1.) Training on the draw stroke — With regard to the close distance of most gunfights, an officer’s ability to draw quickly and shoot effectively, while moving laterally at the same time, can be far more important than their shooting skills. But the speed and skill needed for an incredibly fast and effective response can only be developed with frequent practice on the draw stroke. Every officer should have a mastery of the four -or five-step pistol presentation. They should then drill on this technique often enough so that if suddenly in a gunfight, they are never more than a week or two from their last practice session. Every police officer should train often enough so that their firearm is pointing at the chest of the suspect in around one second. A time under a second is even better.
There are countless examples of officers murdered while struggling to get their weapon into a gunfight. Situational awareness is crucial, but a fast and effective draw stroke is equally important. Inert duty firearms or plastic replica firearms are perfect for these drills — Plastic weapons can be purchased for less than $40 per unit.

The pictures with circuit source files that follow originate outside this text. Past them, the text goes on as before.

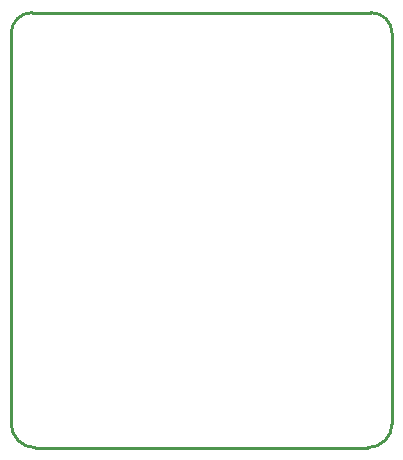
<source format=gbr>
%TF.GenerationSoftware,Altium Limited,Altium Designer,20.0.13 (296)*%
G04 Layer_Color=16711935*
%FSLAX25Y25*%
%MOIN*%
%TF.FileFunction,Keep-out,Top*%
%TF.Part,Single*%
G01*
G75*
%TA.AperFunction,NonConductor*%
%ADD60C,0.01000*%
D60*
X127000Y138000D02*
G03*
X120000Y145000I-7000J0D01*
G01*
X7000D02*
G03*
X0Y138000I0J-7000D01*
G01*
X-0Y8000D02*
G03*
X8000Y0I8000J0D01*
G01*
X119000Y-0D02*
G03*
X127000Y8000I0J8000D01*
G01*
X7000Y145000D02*
X120000D01*
X0Y8000D02*
Y138000D01*
X127000Y8000D02*
Y138000D01*
X8000Y0D02*
X119000D01*
%TF.MD5,40e1d0d6dadb2cfca98934fff6b1f92a*%
M02*

</source>
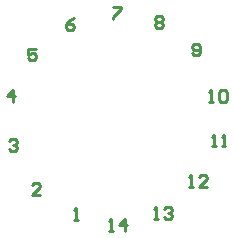
<source format=gto>
G04 Layer_Color=65535*
%FSLAX25Y25*%
%MOIN*%
G70*
G01*
G75*
%ADD12C,0.01000*%
D12*
X-12598Y-31791D02*
X-11287D01*
X-11942D01*
Y-27856D01*
X-12598Y-28512D01*
X-23754Y-23327D02*
X-26378D01*
X-23754Y-20703D01*
Y-20047D01*
X-24410Y-19391D01*
X-25722D01*
X-26378Y-20047D01*
X-34055Y-5480D02*
X-33399Y-4824D01*
X-32087D01*
X-31431Y-5480D01*
Y-6136D01*
X-32087Y-6792D01*
X-32743D01*
X-32087D01*
X-31431Y-7448D01*
Y-8104D01*
X-32087Y-8760D01*
X-33399D01*
X-34055Y-8104D01*
X-32875Y7677D02*
Y11613D01*
X-34843Y9645D01*
X-32219D01*
X-25231Y25392D02*
X-27854D01*
Y23425D01*
X-26542Y24081D01*
X-25886D01*
X-25231Y23425D01*
Y22113D01*
X-25886Y21457D01*
X-27198D01*
X-27854Y22113D01*
X-12534Y35530D02*
X-13846Y34874D01*
X-15157Y33562D01*
Y32250D01*
X-14502Y31594D01*
X-13190D01*
X-12534Y32250D01*
Y32906D01*
X-13190Y33562D01*
X-15157D01*
X492Y39270D02*
X3116D01*
Y38614D01*
X492Y35991D01*
Y35335D01*
X14567Y35465D02*
X15223Y36121D01*
X16535D01*
X17191Y35465D01*
Y34809D01*
X16535Y34153D01*
X17191Y33497D01*
Y32841D01*
X16535Y32185D01*
X15223D01*
X14567Y32841D01*
Y33497D01*
X15223Y34153D01*
X14567Y34809D01*
Y35465D01*
X15223Y34153D02*
X16535D01*
X26870Y23786D02*
X27526Y23130D01*
X28838D01*
X29494Y23786D01*
Y26410D01*
X28838Y27066D01*
X27526D01*
X26870Y26410D01*
Y25754D01*
X27526Y25098D01*
X29494D01*
X32579Y7579D02*
X33891D01*
X33235D01*
Y11514D01*
X32579Y10859D01*
X35859D02*
X36514Y11514D01*
X37826D01*
X38482Y10859D01*
Y8235D01*
X37826Y7579D01*
X36514D01*
X35859Y8235D01*
Y10859D01*
X33366Y-7185D02*
X34678D01*
X34022D01*
Y-3249D01*
X33366Y-3905D01*
X36646Y-7185D02*
X37958D01*
X37302D01*
Y-3249D01*
X36646Y-3905D01*
X25787Y-20768D02*
X27099D01*
X26443D01*
Y-16832D01*
X25787Y-17488D01*
X31691Y-20768D02*
X29067D01*
X31691Y-18144D01*
Y-17488D01*
X31035Y-16832D01*
X29723D01*
X29067Y-17488D01*
X14075Y-31496D02*
X15387D01*
X14731D01*
Y-27560D01*
X14075Y-28216D01*
X17355D02*
X18011Y-27560D01*
X19322D01*
X19978Y-28216D01*
Y-28872D01*
X19322Y-29528D01*
X18666D01*
X19322D01*
X19978Y-30184D01*
Y-30840D01*
X19322Y-31496D01*
X18011D01*
X17355Y-30840D01*
X-787Y-35335D02*
X525D01*
X-131D01*
Y-31399D01*
X-787Y-32055D01*
X4460Y-35335D02*
Y-31399D01*
X2492Y-33367D01*
X5116D01*
M02*

</source>
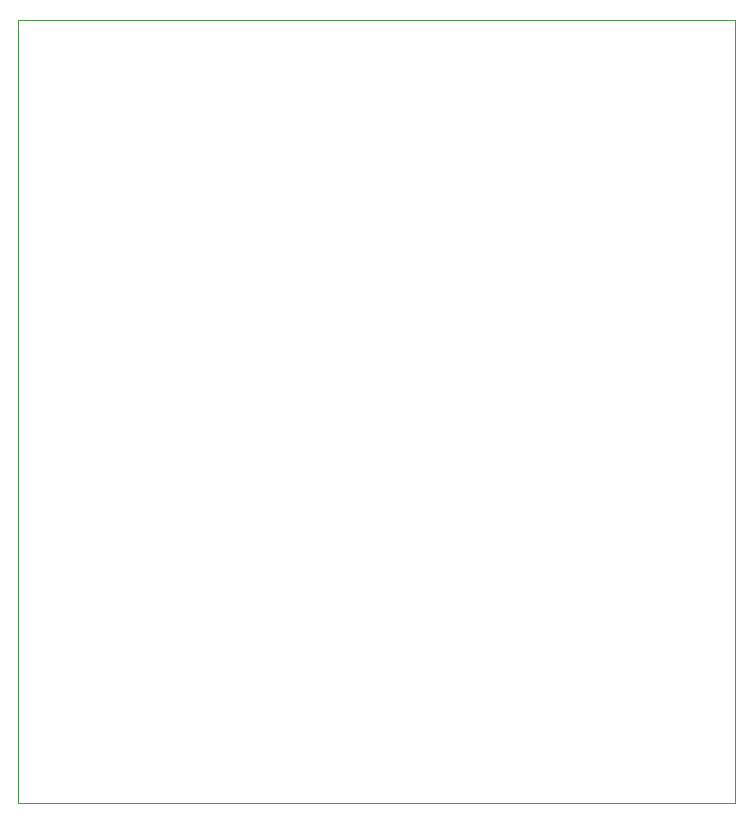
<source format=gbr>
G04 #@! TF.GenerationSoftware,KiCad,Pcbnew,(5.1.2)-1*
G04 #@! TF.CreationDate,2020-09-11T10:58:44-04:00*
G04 #@! TF.ProjectId,Four_Out,466f7572-5f4f-4757-942e-6b696361645f,v2*
G04 #@! TF.SameCoordinates,Original*
G04 #@! TF.FileFunction,Profile,NP*
%FSLAX46Y46*%
G04 Gerber Fmt 4.6, Leading zero omitted, Abs format (unit mm)*
G04 Created by KiCad (PCBNEW (5.1.2)-1) date 2020-09-11 10:58:44*
%MOMM*%
%LPD*%
G04 APERTURE LIST*
%ADD10C,0.050000*%
G04 APERTURE END LIST*
D10*
X67651000Y-87375800D02*
X128357000Y-87375800D01*
X128357000Y-153669800D02*
X128357000Y-87375800D01*
X128357000Y-153669800D02*
X67651000Y-153669800D01*
X67651000Y-87375800D02*
X67651000Y-153669800D01*
M02*

</source>
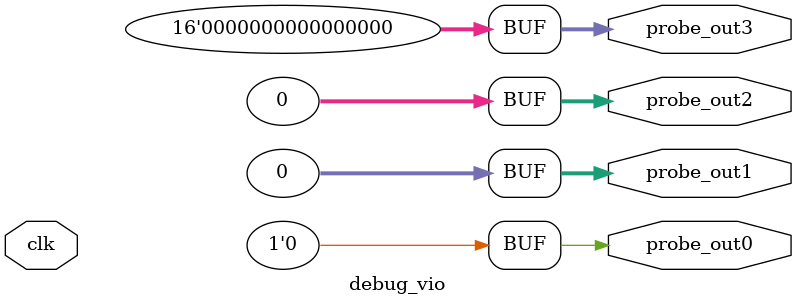
<source format=v>
`timescale 1ns / 1ps
module debug_vio (
clk,

probe_out0,
probe_out1,
probe_out2,
probe_out3
);

input clk;

output reg [0 : 0] probe_out0 = 'h0 ;
output reg [31 : 0] probe_out1 = 'h00000000 ;
output reg [31 : 0] probe_out2 = 'h00000000 ;
output reg [15 : 0] probe_out3 = 'h0000 ;


endmodule

</source>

2.) Simunition Firearms — Simunition and Airsoft “firearms” can take presentation training one-step further. Valuable both in scenario based and tactical” training, these “firearms” are also excellent for speed to target training. Officers can practice their draw stroke, flash front-sight focus, and even their combat shooting skills, without the use of a firearms training facility. Simunition systems can be expensive for some agencies, but you can purchase a great deal of Airsoft equipment for a few hundred dollars.

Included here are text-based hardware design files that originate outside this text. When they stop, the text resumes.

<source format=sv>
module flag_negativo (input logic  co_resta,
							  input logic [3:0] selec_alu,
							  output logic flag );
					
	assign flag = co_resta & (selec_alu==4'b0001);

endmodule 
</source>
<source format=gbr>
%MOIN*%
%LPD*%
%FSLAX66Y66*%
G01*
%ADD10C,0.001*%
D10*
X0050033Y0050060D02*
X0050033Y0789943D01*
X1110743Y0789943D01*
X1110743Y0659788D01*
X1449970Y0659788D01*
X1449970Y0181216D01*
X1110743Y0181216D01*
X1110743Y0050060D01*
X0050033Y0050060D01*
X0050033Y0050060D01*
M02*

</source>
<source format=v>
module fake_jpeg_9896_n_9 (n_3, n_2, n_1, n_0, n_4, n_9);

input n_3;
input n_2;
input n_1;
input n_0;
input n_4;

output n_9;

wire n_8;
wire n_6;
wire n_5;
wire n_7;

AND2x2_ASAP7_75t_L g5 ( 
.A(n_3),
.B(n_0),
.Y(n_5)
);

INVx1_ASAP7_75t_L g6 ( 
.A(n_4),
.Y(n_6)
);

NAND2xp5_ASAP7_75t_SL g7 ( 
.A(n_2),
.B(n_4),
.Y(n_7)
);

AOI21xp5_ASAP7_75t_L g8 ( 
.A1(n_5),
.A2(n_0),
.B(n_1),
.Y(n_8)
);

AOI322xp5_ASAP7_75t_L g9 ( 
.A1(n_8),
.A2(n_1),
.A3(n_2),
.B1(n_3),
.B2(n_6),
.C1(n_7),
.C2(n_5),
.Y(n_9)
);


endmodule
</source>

3.) Shooting Simulators — Shooting simulators are another excellent (albeit more expensive, training tool. These systems are primarily used by agencies to provide use-of-force and decision-making training. However, these simulators are also excellent for developing an officer’s reaction to a sudden assault through speed to target drills. A number of companies now offer portable simulators that are reasonably priced and that can be set up just about anywhere in your department.
If Not Now, When?
It will be years before law enforcement agencies will be back to enjoying surplus budgets. Perhaps those days are gone forever. In the meantime, the recent rise in law-enforcement homicides tells us that we don’t have the time to wait for more money, more support from agency leaders, or even more live-fire training. Fortunately, agencies can help an officer to greatly improve their ability to prevail in an armed assault through a supplemental program of dry-fire practice.